De la modernisation à l’« urbanicide »
La politique de transformation urbaine, au départ, répondait à un besoin. Elle a été initiée il y a vingt ans par le jeune maire islamiste de l’époque, lui-même issu du faubourg déshérité de Kasimpacha : Recep Tayyip Erdogan. Ce dernier, élu en 1994, a bâti son succès sur le développement des services et des infrastructures. Jusque-là, Istanbul était, dans son immense majorité, un enchevêtrement anarchique de quartiers informels, constitués de gecekondu (littéralement « construit dans la nuit ») édifiés par les immigrants au fur et à mesure de leur arrivée et régularisés par les pouvoirs successifs. Les services publics (voirie, transports, propreté, accès à l’eau, au gaz et à l’électricité) ont maintenant gagné tous ces quartiers récents du grand Istanbul. Des districts autrefois industriels, comme Esenler ou Kagithane, comptent chacun un demi-million d’habitants et sont aujourd’hui pleinement intégrés au centre-ville résidentiel, desservis par les lignes de métro, de bus, connectés aux grands axes par des voies rapides et des tunnels. Les gecekondu ont été rasés au nom du progrès et remplacés par des grands ensembles d’habitations collectives construits par le fameux Toki (administration du logement collectif, sous l’autorité directe du Premier ministre).

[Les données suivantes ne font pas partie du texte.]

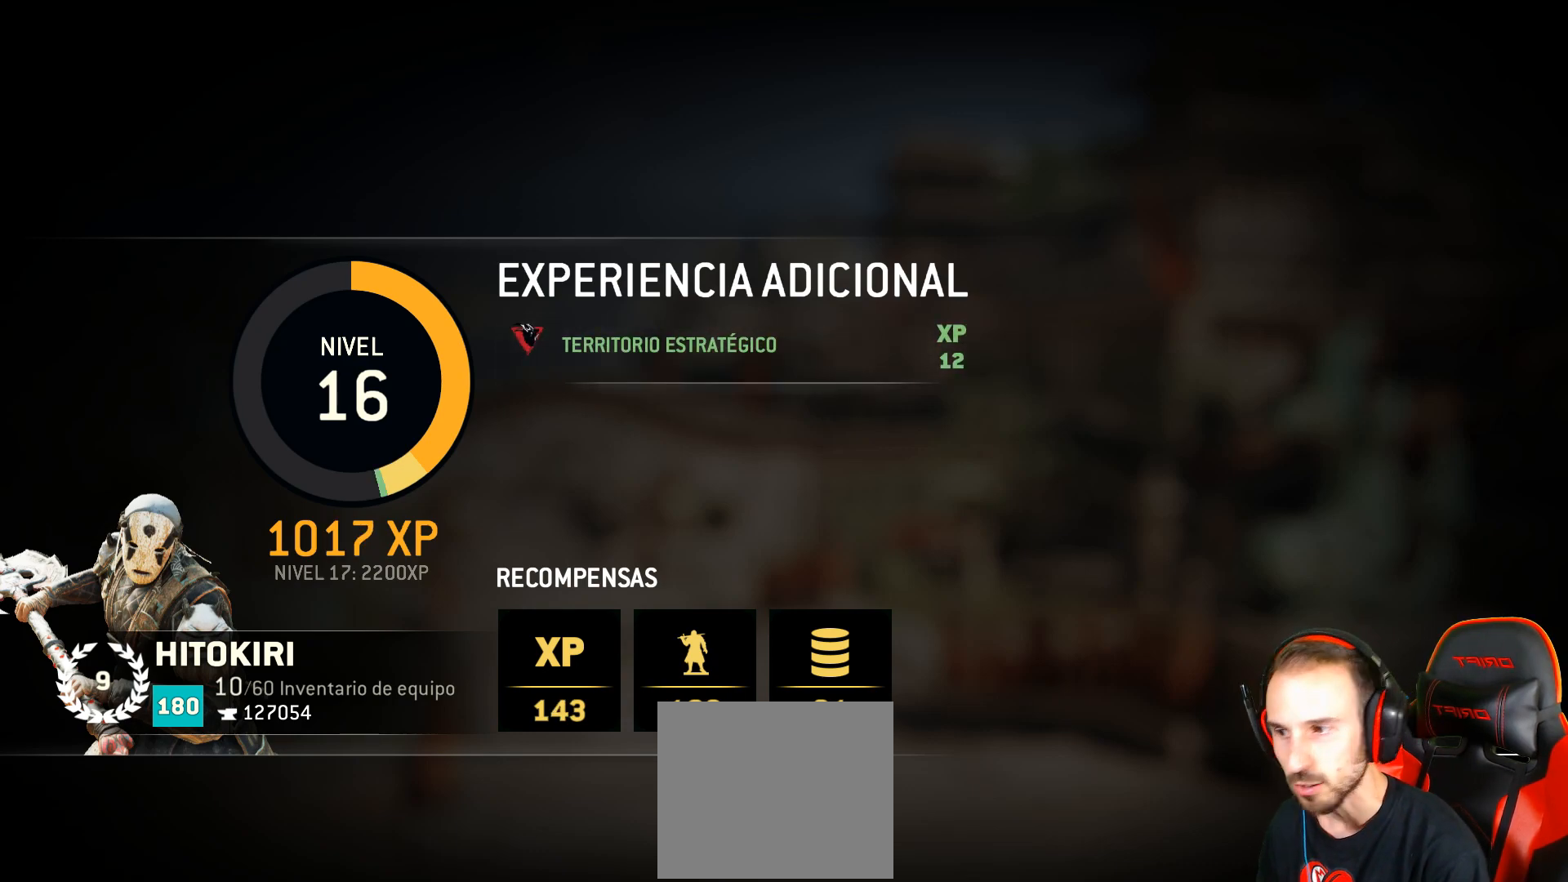
{"buttons": ["CROSS"], "left_stick": "center", "right_stick": "center", "events": [[417, "CROSS", "down"]]}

Plus loin sur la rive asiatique, Sultanbeyli était encore un village en 1992. Il en reste quelques agriculteurs et des troupeaux qui paissent entre les grues et les chantiers. Avec ses trois cent mille habitants, c’est aujourd’hui l’un des trente-neuf districts d’Istanbul, une banlieue en pleine expansion grâce à la proximité du deuxième aéroport de la ville, tout proche, et de l’axe autoroutier. Aux heures de pointe, il faut trois heures pour revenir de la place Taksim en voiture. Tout va trop vite. Cette urbanisation galopante menace d’autres espaces à la périphérie, comme le nord du district d’Arnavutköy, le long de la côte de la mer Noire, où dans cinq ans s’ouvrira le nouvel aéroport, flanqué de zones industrielles, d’un centre financier et d’affaires … Les préemptions et la spéculation foncière vont faire basculer de paisibles villages de pêcheurs et des zones maraîchères dans le tourbillon. Un changement radical aussi pour les habitants et pour leur mode de vie, bouleversé en moins d’une génération.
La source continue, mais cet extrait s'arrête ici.